Some units migrated from internal applications like Lotus Notes and were very dissatisfied. Some have maintained departmental mail servers and are only leveraging Calendar and Docs. We're definitely mavericky at the U and especially mavericky in my college and my primary department, CEMS. People like to do their own thing.

It has been pretty clear the initial thinking was the HIPAA data issues would get worked out but they have not to this point. Our medical school finally allowed much of its administrative staff to migrate but it seems that concerns about calendars and privacy and/or the intricacies of data security were not fully considered. FERPA data is a go for us. The inability to incorporate HIPAA data, in my opinion, has meant some legacy file-sharing applications that may originally intended to be EOL for the U have been retained.

Some other issues it appears are unresolved (I have not been able to get a straight answer) are related to account lifespan and what you might call a "tombstone" process.
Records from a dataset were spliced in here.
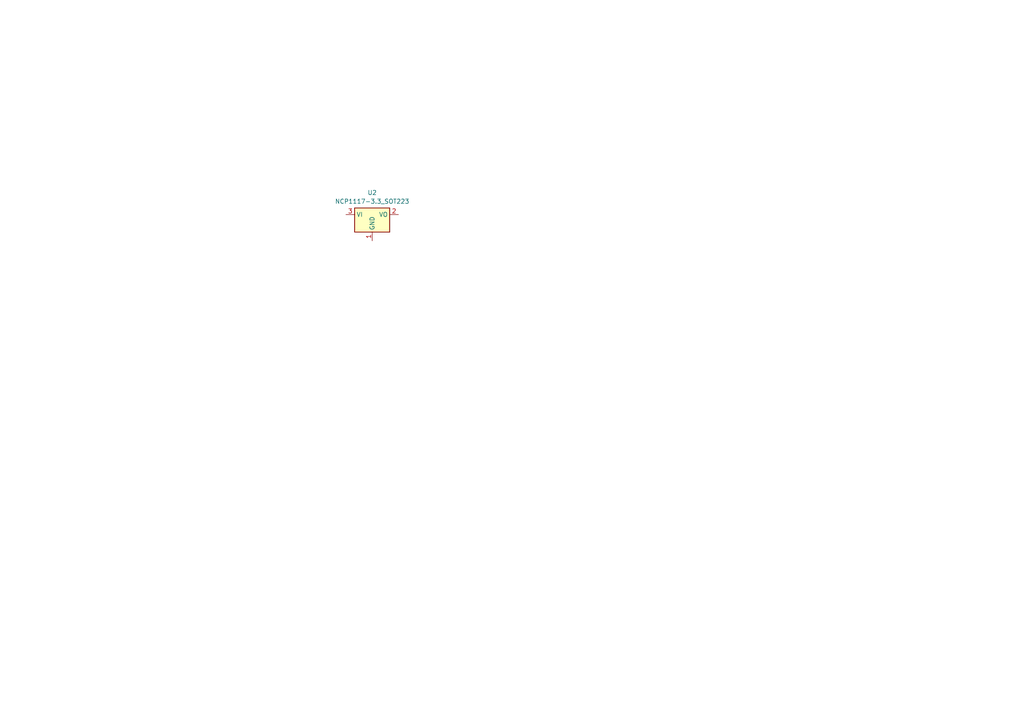
<source format=kicad_sch>
(kicad_sch
	(version 20231120)
	(generator "eeschema")
	(generator_version "8.0")
	(uuid "ff77c7e9-6b5b-4f2b-81ea-0c55f2f4cbfb")
	(paper "A4")
	
	(symbol
		(lib_id "Regulator_Linear:NCP1117-3.3_SOT223")
		(at 107.95 62.23 0)
		(unit 1)
		(exclude_from_sim no)
		(in_bom yes)
		(on_board yes)
		(dnp no)
		(fields_autoplaced yes)
		(uuid "2e4fd6ce-978c-4704-ba85-138357775cfc")
		(property "Reference" "U2"
			(at 107.95 55.88 0)
			(effects
				(font
					(size 1.27 1.27)
				)
			)
		)
		(property "Value" "NCP1117-3.3_SOT223"
			(at 107.95 58.42 0)
			(effects
				(font
					(size 1.27 1.27)
				)
			)
		)
		(property "Footprint" "Package_TO_SOT_SMD:SOT-223-3_TabPin2"
			(at 107.95 57.15 0)
			(effects
				(font
					(size 1.27 1.27)
				)
				(hide yes)
			)
		)
		(property "Datasheet" "http://www.onsemi.com/pub_link/Collateral/NCP1117-D.PDF"
			(at 110.49 68.58 0)
			(effects
				(font
					(size 1.27 1.27)
				)
				(hide yes)
			)
		)
		(property "Description" "1A Low drop-out regulator, Fixed Output 3.3V, SOT-223"
			(at 107.95 62.23 0)
			(effects
				(font
					(size 1.27 1.27)
				)
				(hide yes)
			)
		)
		(pin "1"
			(uuid "483c4bf3-3449-4074-a7a4-f23ca7edf4f0")
		)
		(pin "3"
			(uuid "8831617a-dbcd-47e0-9b29-c3437e014804")
		)
		(pin "2"
			(uuid "5af2d61b-05df-4bd5-894d-a962a9ea41c2")
		)
		(instances
			(project ""
				(path "/139408cf-b4ac-4ccf-8751-afbb6def1f13/d3c26ab1-23bb-44ac-862c-226a753428d6"
					(reference "U2")
					(unit 1)
				)
			)
		)
	)
)

</source>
Originally, the intention was to have accounts for non-University personnel (i.e. retired, fired, graduated, dropped out) move to standard Google accounts with ads placed back in. As far as I can tell, there is uncertainty now regarding how to handle the different categories. Obviously, something is happening because people are departing but the process is not public nor is it clear.

This, in my opinion, would be wise to consider prior to the migration. How will document shares be handled, for example, when the owner departs? What do you do with personnel who depart with proprietary data stored in documents and email folders? Some of that could be handled by using "generic" accounts, which we have begun doing more of. Having a shared account be the locus of control for a documents share helps ease some pain.

From what I understand, some discussion for departing personnel has included stripping the account back to its bare bones (i.e. no messages or folders) before allowing the individual to move forward.

I was philosophically against outsourcing this critical service (i.e. email) to an external entity. It doesn't make a great deal of sense to put a 150-year-old institution's critical service in the hands of a company that has been around for 15 years or so.

That said, I can/could find no compelling technical reason against it. The functionality across devices is superior to anything we have ever had. Moving our personnel to the web client only/primarily has been a huge win, in my opinion.

Yet it is still difficult for me to disagree with a high-level official who came to me to say, "What is MIT doing? What is Stanford doing? Why are we following rather than leading here," after seeing the list of institutions who are using Google. The conversation also led to this individual voicing a philosophical concern that Universities are institutions who's primary product is data; farming out control of that data is a dangerous thing.

In general, this has been a success. Planning, obviously, is pivotal to success.